CPT code 35535 is used to describe a surgical procedure known as an "arterial bypass graft for hepatorenal bypass." This procedure involves creating a bypass using a graft to redirect blood flow from the hepatic artery to the renal artery. It is typically performed to improve blood circulation to the kidneys when there is a blockage or narrowing in the normal blood flow pathway. This code is utilized by healthcare providers to accurately document and bill for this specific type of vascular surgery.

Does CPT 35535 Need a Modifier?

For CPT code 35535, which involves an arterial bypass graft for hepatorenal purposes, the following modifiers may be applicable:

1. Modifier 22 - Increased Procedural Services: This modifier is used when the work required to perform the procedure is substantially greater than typically required. This could be due to complications or unexpected findings during the surgery.

2. Modifier 51 - Multiple Procedures: If multiple procedures are performed during the same surgical session, this modifier indicates that more than one procedure was conducted.

3. Modifier 59 - Distinct Procedural Service: This modifier is used to indicate that a procedure or service was distinct or independent from other services performed on the same day. It is particularly relevant if the bypass graft is performed in conjunction with other procedures that are not typically bundled together.

4. Modifier 62 - Two Surgeons: If two surgeons are required to perform the procedure due to its complexity, this modifier indicates that both surgeons are actively involved and each is performing a distinct part of the procedure.

5. Modifier 66 - Surgical Team: This modifier is applicable when a highly complex procedure requires the skills of several physicians, often from different specialties, working together as a team.

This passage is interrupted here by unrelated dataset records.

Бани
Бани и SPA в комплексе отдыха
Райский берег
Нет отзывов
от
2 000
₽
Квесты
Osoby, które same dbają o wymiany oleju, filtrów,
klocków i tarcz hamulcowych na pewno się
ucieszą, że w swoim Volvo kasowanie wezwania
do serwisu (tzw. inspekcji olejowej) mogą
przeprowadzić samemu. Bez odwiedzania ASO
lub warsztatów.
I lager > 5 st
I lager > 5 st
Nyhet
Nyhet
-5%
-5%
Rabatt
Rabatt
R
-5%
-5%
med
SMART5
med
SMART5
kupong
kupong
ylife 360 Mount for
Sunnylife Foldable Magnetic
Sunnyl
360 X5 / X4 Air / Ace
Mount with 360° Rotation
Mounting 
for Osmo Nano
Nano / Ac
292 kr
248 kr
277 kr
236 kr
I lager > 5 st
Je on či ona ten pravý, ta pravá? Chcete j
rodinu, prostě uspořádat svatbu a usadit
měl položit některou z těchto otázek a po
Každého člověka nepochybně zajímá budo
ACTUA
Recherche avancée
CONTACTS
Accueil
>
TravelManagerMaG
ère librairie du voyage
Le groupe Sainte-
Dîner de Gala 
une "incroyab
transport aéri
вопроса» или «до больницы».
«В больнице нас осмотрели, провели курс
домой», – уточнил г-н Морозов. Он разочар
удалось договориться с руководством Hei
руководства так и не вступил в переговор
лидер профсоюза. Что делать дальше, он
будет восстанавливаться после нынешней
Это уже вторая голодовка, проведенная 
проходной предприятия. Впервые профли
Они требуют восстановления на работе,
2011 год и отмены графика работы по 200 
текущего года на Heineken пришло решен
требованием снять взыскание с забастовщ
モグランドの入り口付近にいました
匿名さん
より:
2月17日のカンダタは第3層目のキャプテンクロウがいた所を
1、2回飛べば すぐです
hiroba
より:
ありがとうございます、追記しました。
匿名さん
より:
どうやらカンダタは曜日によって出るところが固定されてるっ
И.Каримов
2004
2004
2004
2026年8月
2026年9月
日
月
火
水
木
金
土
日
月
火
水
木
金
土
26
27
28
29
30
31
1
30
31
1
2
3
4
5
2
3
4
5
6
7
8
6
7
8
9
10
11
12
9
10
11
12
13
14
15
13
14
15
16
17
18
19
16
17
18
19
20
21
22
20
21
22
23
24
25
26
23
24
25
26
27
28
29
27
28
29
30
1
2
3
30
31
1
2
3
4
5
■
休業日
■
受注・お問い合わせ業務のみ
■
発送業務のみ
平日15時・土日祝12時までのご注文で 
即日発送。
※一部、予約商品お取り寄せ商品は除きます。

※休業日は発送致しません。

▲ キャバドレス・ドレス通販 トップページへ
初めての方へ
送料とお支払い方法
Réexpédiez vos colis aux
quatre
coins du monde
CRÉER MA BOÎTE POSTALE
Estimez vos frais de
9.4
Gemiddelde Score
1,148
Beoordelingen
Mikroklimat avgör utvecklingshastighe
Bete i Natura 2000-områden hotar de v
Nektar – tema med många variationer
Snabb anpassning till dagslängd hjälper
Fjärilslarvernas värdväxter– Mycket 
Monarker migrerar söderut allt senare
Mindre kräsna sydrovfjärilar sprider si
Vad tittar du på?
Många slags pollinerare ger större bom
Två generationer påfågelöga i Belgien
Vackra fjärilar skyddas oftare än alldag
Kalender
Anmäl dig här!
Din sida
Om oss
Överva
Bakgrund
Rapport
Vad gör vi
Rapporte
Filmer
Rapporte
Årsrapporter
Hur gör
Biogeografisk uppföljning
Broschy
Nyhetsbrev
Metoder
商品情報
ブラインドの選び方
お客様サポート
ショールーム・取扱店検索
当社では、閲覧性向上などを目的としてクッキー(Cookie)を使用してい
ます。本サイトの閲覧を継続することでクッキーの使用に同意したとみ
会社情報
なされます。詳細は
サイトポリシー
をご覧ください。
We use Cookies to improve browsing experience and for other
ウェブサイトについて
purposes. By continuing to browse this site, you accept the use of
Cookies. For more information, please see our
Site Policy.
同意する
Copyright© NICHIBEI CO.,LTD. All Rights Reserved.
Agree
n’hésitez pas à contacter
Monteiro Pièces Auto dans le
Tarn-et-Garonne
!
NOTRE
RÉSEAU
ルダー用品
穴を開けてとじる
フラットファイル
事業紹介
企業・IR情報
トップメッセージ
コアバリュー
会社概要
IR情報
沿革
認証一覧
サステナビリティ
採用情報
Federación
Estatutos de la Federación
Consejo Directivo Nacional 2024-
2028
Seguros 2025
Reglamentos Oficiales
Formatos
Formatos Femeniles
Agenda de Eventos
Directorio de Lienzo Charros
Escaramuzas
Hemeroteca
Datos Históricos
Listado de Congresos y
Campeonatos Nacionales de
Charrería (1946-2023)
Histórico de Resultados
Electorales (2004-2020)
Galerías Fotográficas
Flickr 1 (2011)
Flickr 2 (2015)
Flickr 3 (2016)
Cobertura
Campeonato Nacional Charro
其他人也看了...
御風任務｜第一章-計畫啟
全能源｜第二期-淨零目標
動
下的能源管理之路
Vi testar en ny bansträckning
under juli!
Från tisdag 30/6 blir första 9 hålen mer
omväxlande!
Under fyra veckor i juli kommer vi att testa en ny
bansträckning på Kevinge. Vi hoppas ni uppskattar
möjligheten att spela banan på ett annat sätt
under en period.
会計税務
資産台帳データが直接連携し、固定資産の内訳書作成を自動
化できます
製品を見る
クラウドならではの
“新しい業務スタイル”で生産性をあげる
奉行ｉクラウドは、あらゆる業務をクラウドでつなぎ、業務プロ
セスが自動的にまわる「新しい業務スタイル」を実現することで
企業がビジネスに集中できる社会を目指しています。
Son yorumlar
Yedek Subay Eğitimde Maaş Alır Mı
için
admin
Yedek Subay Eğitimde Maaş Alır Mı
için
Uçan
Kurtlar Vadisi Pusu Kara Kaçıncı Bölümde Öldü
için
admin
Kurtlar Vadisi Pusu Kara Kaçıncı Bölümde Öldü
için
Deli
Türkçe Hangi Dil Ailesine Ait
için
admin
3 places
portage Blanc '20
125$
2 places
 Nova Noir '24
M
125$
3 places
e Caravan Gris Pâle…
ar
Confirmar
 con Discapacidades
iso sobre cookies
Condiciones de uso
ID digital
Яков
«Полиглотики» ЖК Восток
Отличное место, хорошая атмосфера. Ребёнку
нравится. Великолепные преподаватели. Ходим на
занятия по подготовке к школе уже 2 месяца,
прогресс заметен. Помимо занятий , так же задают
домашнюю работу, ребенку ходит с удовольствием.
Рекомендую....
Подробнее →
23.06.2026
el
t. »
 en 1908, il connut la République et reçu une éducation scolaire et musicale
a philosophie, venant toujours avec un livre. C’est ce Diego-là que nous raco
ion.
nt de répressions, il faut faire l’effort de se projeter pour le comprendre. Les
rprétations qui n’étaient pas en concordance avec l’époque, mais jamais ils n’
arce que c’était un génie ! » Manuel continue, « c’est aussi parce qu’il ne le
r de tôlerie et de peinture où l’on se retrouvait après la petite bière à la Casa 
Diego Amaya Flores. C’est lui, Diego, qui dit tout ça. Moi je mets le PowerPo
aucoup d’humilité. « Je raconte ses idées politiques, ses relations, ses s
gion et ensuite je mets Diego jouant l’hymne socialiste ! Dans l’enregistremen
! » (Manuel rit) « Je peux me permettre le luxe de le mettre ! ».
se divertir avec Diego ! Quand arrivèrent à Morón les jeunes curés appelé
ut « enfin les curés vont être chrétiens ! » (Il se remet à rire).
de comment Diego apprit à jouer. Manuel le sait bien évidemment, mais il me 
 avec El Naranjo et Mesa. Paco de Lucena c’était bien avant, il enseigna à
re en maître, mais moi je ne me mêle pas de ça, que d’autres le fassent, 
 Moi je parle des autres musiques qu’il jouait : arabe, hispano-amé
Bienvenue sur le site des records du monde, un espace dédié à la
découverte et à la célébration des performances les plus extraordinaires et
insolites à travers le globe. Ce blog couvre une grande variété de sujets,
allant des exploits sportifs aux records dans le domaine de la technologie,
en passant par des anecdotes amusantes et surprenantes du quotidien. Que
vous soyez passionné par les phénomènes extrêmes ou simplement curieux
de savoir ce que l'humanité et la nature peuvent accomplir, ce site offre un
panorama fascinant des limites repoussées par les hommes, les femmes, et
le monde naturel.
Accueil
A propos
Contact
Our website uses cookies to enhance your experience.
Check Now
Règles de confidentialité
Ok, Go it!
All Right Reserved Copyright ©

6. Modifier 78 - Unplanned Return to the Operating/Procedure Room by the Same Physician Following Initial Procedure for a Related Procedure During the Postoperative Period: This modifier is used if the patient needs to return to the operating room for a related procedure during the postoperative period.

7. Modifier 80 - Assistant Surgeon: If an assistant surgeon is necessary for the procedure, this modifier indicates their involvement.

8. Modifier 82 - Assistant Surgeon (when qualified resident surgeon not available): Similar to Modifier 80, but specifically used when a qualified resident surgeon is not available.

These modifiers help provide additional information about the circumstances under which the procedure was performed, ensuring accurate billing and reimbursement. It's important for healthcare providers to carefully assess the need for each modifier based on the specifics of the surgical procedure and the patient's condition.

CPT Code 35535 Medicare Reimbursement

The CPT code 35535 is subject to reimbursement by Medicare, but its coverage and payment are determined by several factors. The Medicare Physician Fee Schedule (MPFS) is a critical resource that outlines the payment rates for services covered under Medicare Part B, including surgical procedures. To determine if CPT code 35535 is reimbursed, healthcare providers should consult the MPFS to verify if the code is listed and to understand the associated reimbursement rate.

Additionally, Medicare Administrative Contractors (MACs) play a significant role in the reimbursement process. MACs are responsible for processing Medicare claims and have the authority to make local coverage determinations (LCDs) that can affect whether a specific CPT code, such as 35535, is reimbursed in their jurisdiction. Providers should check with their respective MAC to ensure that CPT code 35535 is covered and to understand any specific documentation or billing requirements that may apply.

In summary, while CPT code 35535 can be reimbursed by Medicare, providers must verify its inclusion in the MPFS and consult their MAC for any additional coverage criteria or requirements.